# my go at playing estate agent....



## dubnut71 (Jul 25, 2006)

I am staying in Palm Springs for Xmas and the house is pretty sweet, I even did some estate agent pics!!!!:


































































:wave:


----------



## M4D YN (Nov 24, 2007)

lucky bas*ard


----------



## lanciamug (May 18, 2008)

Wow, I love contempory archiatecture and this is the business. I like the way the furniture is chosen to compliment the building. Needs a bigger plasma though!


----------



## PootleFlump (Jan 1, 2006)

Nice looking place, some nice photos but the second from last photo you forgot to check for reflections and can see you hunched over your tripod.


----------



## Naddy37 (Oct 27, 2005)

Estate Agent pics my ar5e....:lol: You just wanted to show us all where you're staying. Sunny weather as opposed to cold, drab England.

Lucky barsteward....


----------



## Johnnyopolis (Oct 25, 2005)

Look Mint Dibbidie Dubbidie Nut.... Jealous... Me???? Nahhhhh!!!!

Well... Maybe just a little :thumb:

Johnny


----------



## parish (Jun 29, 2006)

lanciamug said:


> Needs a bigger plasma though!


In the US? Have you seen the quality of 525-line NTSC (Never Twice the Same Color) 



neilos said:


> Estate Agent pics my ar5e....:lol: You just wanted to show us all where you're staying. Sunny weather as opposed to cold, drab England.
> 
> Lucky barsteward....


+1

It is a nice place though :thumb:


----------



## Mixman (Dec 18, 2007)

Looks a great place :thumb:

Would love to see it after the 3 kids had been there for a day :lol:


----------



## freon warrior (May 31, 2006)

Excellent pics, cool house too.


----------



## Cliff (Mar 4, 2007)

:doublesho:doublesho couple of steps up from a Travelodge then :lol:


----------



## notsosmall (Sep 13, 2008)

:doublesho show off barsteward :lol::thumb:


----------



## lois97 (Jul 1, 2006)

Enjoy it G :thumb:.Looks like a cool place to spend the holidays


----------



## dubnut71 (Jul 25, 2006)

Yeah - I got the hinched figure in the second from last one, and if you look close enough its DW thats on my mac in one of them too!
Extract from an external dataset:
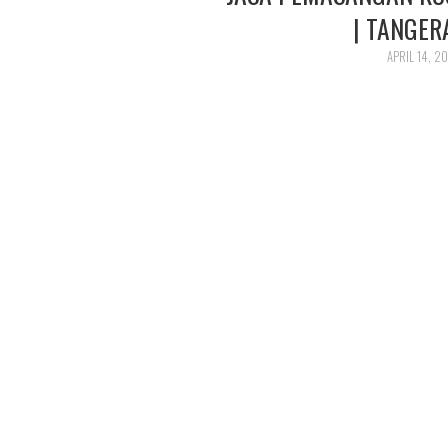
| TANGER
APRIL 14, 2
Lovely buildings up here though, all intersecting lines and contemporary, travel lodge is usually my style too!!!


----------



## drive 'n' shine (Apr 22, 2006)

dubnut71 said:


> Yeah - I got the hinched figure in the second from last one,


6th pic looks you've caught someone crawling into the wardrobe by the looks of it G!

Awesome looking place mate


----------



## KleenChris (Apr 4, 2008)

Very nice...hope you enjoy it !


----------



## dubnut71 (Jul 25, 2006)

drive 'n' shine said:


> 6th pic looks you've caught someone crawling into the wardrobe by the looks of it G!
> 
> Awesome looking place mate


Ha! thats the missus "tidying" even on holiday!!!


----------



## stink (Nov 19, 2008)

wow tha is one sick pad mate!!! jealous, very hahah :devil:


----------



## PaulN (Jan 17, 2008)

Very nice indeed, I really enjoy looking at nicely decked out homes.

Thanks for sharing.

Cheers

PaulN


----------



## GeeJay (Jun 10, 2007)

What I wouldn't give to own a place like that ....


----------



## steveo3002 (Jan 30, 2006)

proper plush 

is that a renter or familys place?


----------



## WHIZZER (Oct 25, 2005)

Thats a cracking looking gaff !


----------



## nudda (Oct 28, 2008)

Funny how most of the brits liked this one ... out homes suck !!


----------



## Dave KG (Feb 23, 2006)

Great pictures IMHO, and that looks a cracking house! :thumb:


----------



## dps1973 (Dec 18, 2008)

Very nice. :thumb:


----------



## Neil_S (Oct 26, 2005)

Very nice!


----------



## RP Stevie (Jan 24, 2007)

Jammy sod, lovely looking pad. Was just thinkin earlier how I could move to the states.


----------



## RRobert (Aug 10, 2007)

plastic, metal and glass box with no soul. exactly my cup of tea- great looking hoose!


----------



## dubnut71 (Jul 25, 2006)

xpressvalet said:


> plastic, metal and glass box with no soul. exactly my cup of tea- great looking hoose!


It has some very "design" but seriously uncomfortable furniture to boot !!!


----------



## dubnut71 (Jul 25, 2006)

steveo3002 said:


> proper plush
> 
> is that a renter or familys place?


Rental mate, I don't have any family over there, the guy did mention he wanted to sell though, I think he was asking upwards of 900K US... that kinda puts me out of the price range by about 900K !!!!!


----------